* WHAT YOU WILL DO *
Please write out the records below word for word, starting with their first line and stopping after the line with "order: Perciformes", including that line.

* EXTRACTED ENTRIES *
+++
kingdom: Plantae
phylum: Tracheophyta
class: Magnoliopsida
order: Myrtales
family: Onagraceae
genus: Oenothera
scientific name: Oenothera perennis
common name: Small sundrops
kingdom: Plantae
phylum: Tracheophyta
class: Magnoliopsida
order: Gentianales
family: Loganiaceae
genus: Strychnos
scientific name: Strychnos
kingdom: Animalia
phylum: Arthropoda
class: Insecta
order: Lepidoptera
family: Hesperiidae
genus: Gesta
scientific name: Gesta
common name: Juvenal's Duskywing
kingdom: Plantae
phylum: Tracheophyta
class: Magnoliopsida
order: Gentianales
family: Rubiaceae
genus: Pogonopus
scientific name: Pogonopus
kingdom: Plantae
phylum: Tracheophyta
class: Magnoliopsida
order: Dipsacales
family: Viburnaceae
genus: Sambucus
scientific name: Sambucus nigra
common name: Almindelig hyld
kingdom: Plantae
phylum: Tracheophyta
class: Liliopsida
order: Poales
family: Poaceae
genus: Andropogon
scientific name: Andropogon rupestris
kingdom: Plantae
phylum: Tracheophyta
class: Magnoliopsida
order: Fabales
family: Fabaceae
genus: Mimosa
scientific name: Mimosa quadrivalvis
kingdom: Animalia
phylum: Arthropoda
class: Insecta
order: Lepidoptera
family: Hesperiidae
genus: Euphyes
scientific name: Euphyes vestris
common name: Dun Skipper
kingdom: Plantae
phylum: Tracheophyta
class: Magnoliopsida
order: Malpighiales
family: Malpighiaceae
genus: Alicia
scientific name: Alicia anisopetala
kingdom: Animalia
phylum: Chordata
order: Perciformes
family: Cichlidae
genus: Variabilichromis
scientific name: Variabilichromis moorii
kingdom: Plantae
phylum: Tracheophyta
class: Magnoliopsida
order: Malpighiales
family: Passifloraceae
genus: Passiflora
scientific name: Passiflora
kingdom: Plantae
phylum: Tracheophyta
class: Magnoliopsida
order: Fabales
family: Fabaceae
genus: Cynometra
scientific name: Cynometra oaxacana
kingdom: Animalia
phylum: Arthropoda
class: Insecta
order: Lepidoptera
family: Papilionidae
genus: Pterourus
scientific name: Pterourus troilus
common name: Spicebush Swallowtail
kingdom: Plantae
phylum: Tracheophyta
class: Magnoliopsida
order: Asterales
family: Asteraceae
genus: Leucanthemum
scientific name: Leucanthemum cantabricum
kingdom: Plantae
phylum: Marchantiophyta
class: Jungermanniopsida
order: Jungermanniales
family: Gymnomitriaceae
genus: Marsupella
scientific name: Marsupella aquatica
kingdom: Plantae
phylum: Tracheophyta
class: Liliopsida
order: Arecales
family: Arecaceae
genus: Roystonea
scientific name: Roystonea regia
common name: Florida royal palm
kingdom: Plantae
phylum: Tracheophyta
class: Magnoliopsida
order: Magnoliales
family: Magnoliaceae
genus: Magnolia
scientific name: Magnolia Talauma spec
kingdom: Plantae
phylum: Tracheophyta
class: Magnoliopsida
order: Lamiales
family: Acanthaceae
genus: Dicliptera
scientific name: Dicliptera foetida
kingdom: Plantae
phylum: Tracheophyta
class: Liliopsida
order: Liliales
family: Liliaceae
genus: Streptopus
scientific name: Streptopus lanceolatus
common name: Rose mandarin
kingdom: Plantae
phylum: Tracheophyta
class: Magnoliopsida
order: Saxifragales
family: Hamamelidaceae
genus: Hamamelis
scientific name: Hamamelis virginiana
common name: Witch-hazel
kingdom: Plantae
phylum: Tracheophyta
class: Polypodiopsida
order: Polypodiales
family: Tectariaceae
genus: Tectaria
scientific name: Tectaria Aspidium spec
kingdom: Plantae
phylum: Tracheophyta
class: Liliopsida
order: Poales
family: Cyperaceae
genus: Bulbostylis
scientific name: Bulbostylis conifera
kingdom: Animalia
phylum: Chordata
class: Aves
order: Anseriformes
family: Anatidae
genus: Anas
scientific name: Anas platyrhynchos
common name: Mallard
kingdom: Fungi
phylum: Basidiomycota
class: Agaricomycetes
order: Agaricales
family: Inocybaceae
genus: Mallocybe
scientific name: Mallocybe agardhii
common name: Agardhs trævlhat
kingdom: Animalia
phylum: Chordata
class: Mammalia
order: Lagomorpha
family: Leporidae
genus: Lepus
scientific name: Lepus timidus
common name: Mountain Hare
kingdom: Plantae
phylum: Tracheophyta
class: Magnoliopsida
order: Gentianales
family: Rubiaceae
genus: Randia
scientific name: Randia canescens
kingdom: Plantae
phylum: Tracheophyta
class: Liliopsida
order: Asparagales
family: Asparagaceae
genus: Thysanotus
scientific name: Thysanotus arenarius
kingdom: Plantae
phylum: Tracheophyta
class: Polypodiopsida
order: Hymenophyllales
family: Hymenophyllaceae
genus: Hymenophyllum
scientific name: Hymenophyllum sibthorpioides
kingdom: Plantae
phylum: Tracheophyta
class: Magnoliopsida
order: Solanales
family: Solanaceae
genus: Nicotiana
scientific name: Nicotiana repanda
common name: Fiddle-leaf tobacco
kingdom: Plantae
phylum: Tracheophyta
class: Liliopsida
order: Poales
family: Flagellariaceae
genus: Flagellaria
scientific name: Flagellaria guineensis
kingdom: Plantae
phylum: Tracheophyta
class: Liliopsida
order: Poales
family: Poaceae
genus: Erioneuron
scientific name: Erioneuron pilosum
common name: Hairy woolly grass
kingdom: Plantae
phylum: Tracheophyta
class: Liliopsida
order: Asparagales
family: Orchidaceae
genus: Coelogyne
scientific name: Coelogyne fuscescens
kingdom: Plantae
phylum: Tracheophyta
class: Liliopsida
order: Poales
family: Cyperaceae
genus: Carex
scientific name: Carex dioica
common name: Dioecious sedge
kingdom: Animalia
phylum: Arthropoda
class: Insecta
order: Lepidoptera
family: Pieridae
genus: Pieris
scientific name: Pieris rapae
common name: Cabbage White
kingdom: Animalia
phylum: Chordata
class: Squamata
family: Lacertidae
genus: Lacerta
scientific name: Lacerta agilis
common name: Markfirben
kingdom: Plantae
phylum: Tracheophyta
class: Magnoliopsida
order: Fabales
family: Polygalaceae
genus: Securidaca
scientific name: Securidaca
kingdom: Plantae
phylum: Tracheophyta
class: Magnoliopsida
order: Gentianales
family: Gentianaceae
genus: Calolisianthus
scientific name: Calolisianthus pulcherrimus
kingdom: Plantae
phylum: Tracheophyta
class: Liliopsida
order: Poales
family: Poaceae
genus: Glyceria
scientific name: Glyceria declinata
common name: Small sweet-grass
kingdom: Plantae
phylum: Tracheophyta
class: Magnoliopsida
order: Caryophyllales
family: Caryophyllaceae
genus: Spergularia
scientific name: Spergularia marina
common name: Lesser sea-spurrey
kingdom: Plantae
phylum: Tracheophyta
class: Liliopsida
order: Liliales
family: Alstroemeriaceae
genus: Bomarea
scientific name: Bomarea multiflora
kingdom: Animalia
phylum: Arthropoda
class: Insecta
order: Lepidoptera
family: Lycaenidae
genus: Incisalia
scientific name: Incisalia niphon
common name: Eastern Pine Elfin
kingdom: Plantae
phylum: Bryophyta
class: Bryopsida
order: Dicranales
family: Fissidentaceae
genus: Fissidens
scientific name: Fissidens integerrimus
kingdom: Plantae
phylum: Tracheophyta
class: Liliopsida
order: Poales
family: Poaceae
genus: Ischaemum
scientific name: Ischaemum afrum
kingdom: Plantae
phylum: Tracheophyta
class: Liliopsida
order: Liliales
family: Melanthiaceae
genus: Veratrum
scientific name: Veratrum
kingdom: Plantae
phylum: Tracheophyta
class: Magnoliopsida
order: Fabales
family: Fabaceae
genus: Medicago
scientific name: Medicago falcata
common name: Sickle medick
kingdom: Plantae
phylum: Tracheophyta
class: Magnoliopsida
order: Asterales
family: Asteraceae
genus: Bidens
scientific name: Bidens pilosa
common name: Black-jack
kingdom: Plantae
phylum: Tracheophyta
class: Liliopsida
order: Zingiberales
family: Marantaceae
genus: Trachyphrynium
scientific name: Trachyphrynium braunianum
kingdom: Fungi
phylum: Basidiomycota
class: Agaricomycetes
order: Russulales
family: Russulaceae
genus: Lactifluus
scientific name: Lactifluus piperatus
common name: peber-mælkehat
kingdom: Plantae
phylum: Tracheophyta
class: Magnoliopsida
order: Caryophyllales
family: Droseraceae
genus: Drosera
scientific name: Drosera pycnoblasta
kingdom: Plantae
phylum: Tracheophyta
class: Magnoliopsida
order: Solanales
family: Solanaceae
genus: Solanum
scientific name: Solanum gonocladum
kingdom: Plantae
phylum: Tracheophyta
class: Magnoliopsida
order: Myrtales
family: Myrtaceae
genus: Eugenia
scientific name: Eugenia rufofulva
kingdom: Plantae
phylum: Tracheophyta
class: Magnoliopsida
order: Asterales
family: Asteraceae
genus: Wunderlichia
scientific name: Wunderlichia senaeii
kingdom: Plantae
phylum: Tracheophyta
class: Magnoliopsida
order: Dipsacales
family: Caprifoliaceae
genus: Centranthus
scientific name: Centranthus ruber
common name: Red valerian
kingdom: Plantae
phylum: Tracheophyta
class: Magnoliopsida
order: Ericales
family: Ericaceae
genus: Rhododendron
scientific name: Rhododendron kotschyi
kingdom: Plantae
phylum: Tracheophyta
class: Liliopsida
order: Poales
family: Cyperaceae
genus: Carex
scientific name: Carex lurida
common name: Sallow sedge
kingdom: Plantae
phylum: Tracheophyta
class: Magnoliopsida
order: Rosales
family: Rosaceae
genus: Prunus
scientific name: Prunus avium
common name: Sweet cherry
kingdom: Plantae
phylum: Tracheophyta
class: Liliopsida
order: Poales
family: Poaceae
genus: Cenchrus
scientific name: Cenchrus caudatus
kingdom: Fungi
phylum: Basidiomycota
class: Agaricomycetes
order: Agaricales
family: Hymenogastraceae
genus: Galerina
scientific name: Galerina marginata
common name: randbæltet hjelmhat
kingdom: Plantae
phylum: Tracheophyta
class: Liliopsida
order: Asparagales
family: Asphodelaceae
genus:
+++
* TASK RESPONSE *
kingdom: Plantae
phylum: Tracheophyta
class: Magnoliopsida
order: Myrtales
family: Onagraceae
genus: Oenothera
scientific name: Oenothera perennis
common name: Small sundrops
kingdom: Plantae
phylum: Tracheophyta
class: Magnoliopsida
order: Gentianales
family: Loganiaceae
genus: Strychnos
scientific name: Strychnos
kingdom: Animalia
phylum: Arthropoda
class: Insecta
order: Lepidoptera
family: Hesperiidae
genus: Gesta
scientific name: Gesta
common name: Juvenal's Duskywing
kingdom: Plantae
phylum: Tracheophyta
class: Magnoliopsida
order: Gentianales
family: Rubiaceae
genus: Pogonopus
scientific name: Pogonopus
kingdom: Plantae
phylum: Tracheophyta
class: Magnoliopsida
order: Dipsacales
family: Viburnaceae
genus: Sambucus
scientific name: Sambucus nigra
common name: Almindelig hyld
kingdom: Plantae
phylum: Tracheophyta
class: Liliopsida
order: Poales
family: Poaceae
genus: Andropogon
scientific name: Andropogon rupestris
kingdom: Plantae
phylum: Tracheophyta
class: Magnoliopsida
order: Fabales
family: Fabaceae
genus: Mimosa
scientific name: Mimosa quadrivalvis
kingdom: Animalia
phylum: Arthropoda
class: Insecta
order: Lepidoptera
family: Hesperiidae
genus: Euphyes
scientific name: Euphyes vestris
common name: Dun Skipper
kingdom: Plantae
phylum: Tracheophyta
class: Magnoliopsida
order: Malpighiales
family: Malpighiaceae
genus: Alicia
scientific name: Alicia anisopetala
kingdom: Animalia
phylum: Chordata
order: Perciformes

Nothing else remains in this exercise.